## Passage for review
Colonization of the rumen wall by epimural bacteria is also age-related, with sequential diversification of bacterial morphotypes (Rieu et al., 1990). The phylum Proteobacteria is dominant on the rumen epithelium with an important contribution of the genus Escherichia (Jiao et al„ 2015; Wang et al., 2017a). As for the lumen, the abundance of Proteobacteria associated with rumen epithelium decreases, and that of Firmicutes and Bacteroidetes increases with age (Jiao et al., 2015).
Large differences between digesta and epimural bacterial communities have been observed in the rumen of pre-weaned calves, with higher abundances of Prevotella and lower abundances of Bacteroidetes in digesta compared with epimural bacteria (Malmuthuge et al., 2014).

Figure 1 Microbial colonization of the lamb rumen. Colonization of the rumen by microbial groups detected by cultural and molecular methods. Lambs were kept with their dams. Arrows indicate the start of the colonization period.
Although the focus of this chapter is on the rumen compartment, we will mention some aspects of the microbiota of other GIT sections when relevant and/or available. While the rumen microbial community evolution with age has been well studied, information on the other pre-gastric compartments (reticulum and omasum) is scarce. Recent studies analysed fluid samples from these organs in goat kids from 3 to 56 days after birth (Lei et al., 2018) or in calves from birth to 21 days (Yeoman et al., 2018). As for the rumen, Proteobacteria gradually decrease with age while the relative abundance of Bacteroidetes increases.
For the post-gastric compartments, a surprisingly diverse microbiota is also described in the first hours post-delivery (Alipour et al., 2018). Firmicutes, Proteobacteria, Actinobacteria and Bacteroidetes dominate the newborn's rectal microbiota but composition rapidly changes in the early postnatal life. Pioneer studies reported E. coli and Streptococcus to be the firsts to colonize all GIT regions in calves and lambs few hours after birth (Smith, 1965) and culture- independent studies confirmed their high abundance in rectal microbiota one day after birth (Alipour et al., 2018). As for the rumen (Jami et al., 2013), it is assumed that these facultative anaerobes scavenge oxygen and render the environment suitable for strictly anaerobic gut microbes. Lactobacilli take advantage of these conditions and colonize all intestinal sections of one-day- old ruminants (Smith, 1965). Proteobacteria, Firmicutes and Bacteroidetes are the prevalent phyla in all anatomical locations within the first 3 weeks of life (Malmuthuge et al., 2014; Alipour et al., 2018; Yeoman et al., 2018). Firmicutes dominate distal parts of the GIT in young ruminants (colon and faeces), whereas Bacteroidetes abundance is higher in the reticulum, rumen, omasum and abomasum (Malmuthuge et al., 2014; Yeoman et al., 2018). It should be noted that while Firmicutes and Bacteroidetes are more abundant in luminal contents, Proteobacteria dominate mucosal samples (Yeoman et al., 2018). This niche specialization for mucosa-associated populations is certainly driven by environmental conditions (presence of trace oxygen) and available substrates such as mucins. Interestingly, richness and а-diversity in luminal samples increase with age in most anatomical sections, whereas no such trend is observed for mucosa-associated populations. Nevertheless, mucosa-associated bacterial communities in the small and large intestine are more diverse than digesta- associated communities (Malmuthuge et al., 2014). Though the post-gastric intestinal tract has not received much attention this far, there is evidence that its microbiota plays a crucial role in older animals' health and performance. For instance, lactic acid bacteria increase IgA production by stimulating host's adaptive immune system, boosting calves' active immunity by the time when passive immunity from colostrum decline (Corthesy et al., 2007).

## Exercise requirements
a. Please copy the passage on rumen microbial colonization word for word, from "Large differences between" up to and including "bacteria (Malmuthuge et al., 2014).".
b. According to the passage on rumen microbial colonization, which phylum is dominant on the rumen epithelium?

## Extracted information
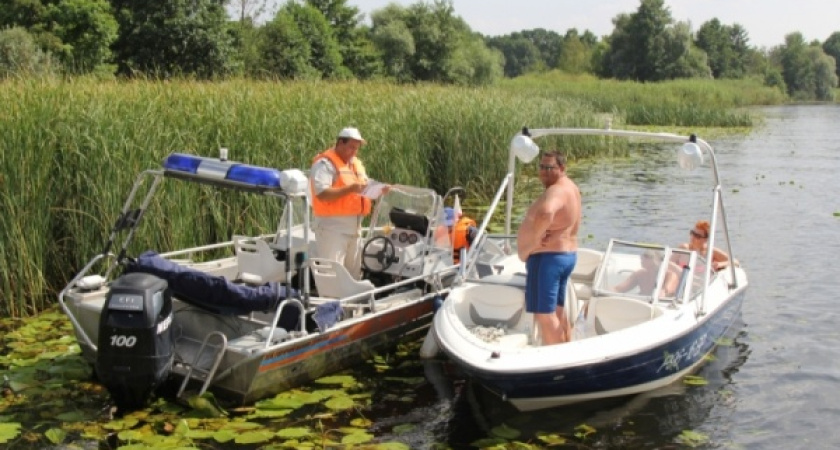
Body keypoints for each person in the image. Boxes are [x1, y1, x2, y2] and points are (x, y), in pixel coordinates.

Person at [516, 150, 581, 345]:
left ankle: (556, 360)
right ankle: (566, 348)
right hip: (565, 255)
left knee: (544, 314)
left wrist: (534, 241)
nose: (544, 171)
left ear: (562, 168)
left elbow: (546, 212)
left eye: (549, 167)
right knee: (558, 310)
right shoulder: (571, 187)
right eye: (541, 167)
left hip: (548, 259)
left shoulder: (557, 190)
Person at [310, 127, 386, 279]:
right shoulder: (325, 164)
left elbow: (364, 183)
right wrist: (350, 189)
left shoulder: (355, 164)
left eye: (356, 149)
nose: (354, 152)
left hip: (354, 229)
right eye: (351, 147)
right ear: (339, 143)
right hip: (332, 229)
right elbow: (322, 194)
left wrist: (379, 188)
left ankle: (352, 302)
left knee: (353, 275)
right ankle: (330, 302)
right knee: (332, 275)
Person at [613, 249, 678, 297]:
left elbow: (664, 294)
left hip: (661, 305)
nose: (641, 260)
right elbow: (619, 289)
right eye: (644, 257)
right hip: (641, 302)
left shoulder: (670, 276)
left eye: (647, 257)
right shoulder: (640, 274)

---

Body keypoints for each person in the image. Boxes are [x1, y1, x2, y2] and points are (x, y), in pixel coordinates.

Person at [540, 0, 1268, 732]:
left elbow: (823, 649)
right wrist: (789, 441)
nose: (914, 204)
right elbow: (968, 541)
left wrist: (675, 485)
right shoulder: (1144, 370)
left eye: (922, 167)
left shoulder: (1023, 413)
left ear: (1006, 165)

## Solutions to the exercise
a.
Large differences between digesta and epimural bacterial communities have been observed in the rumen of pre-weaned calves, with higher abundances of Prevotella and lower abundances of Bacteroidetes in digesta compared with epimural bacteria (Malmuthuge et al., 2014).

b. Proteobacteria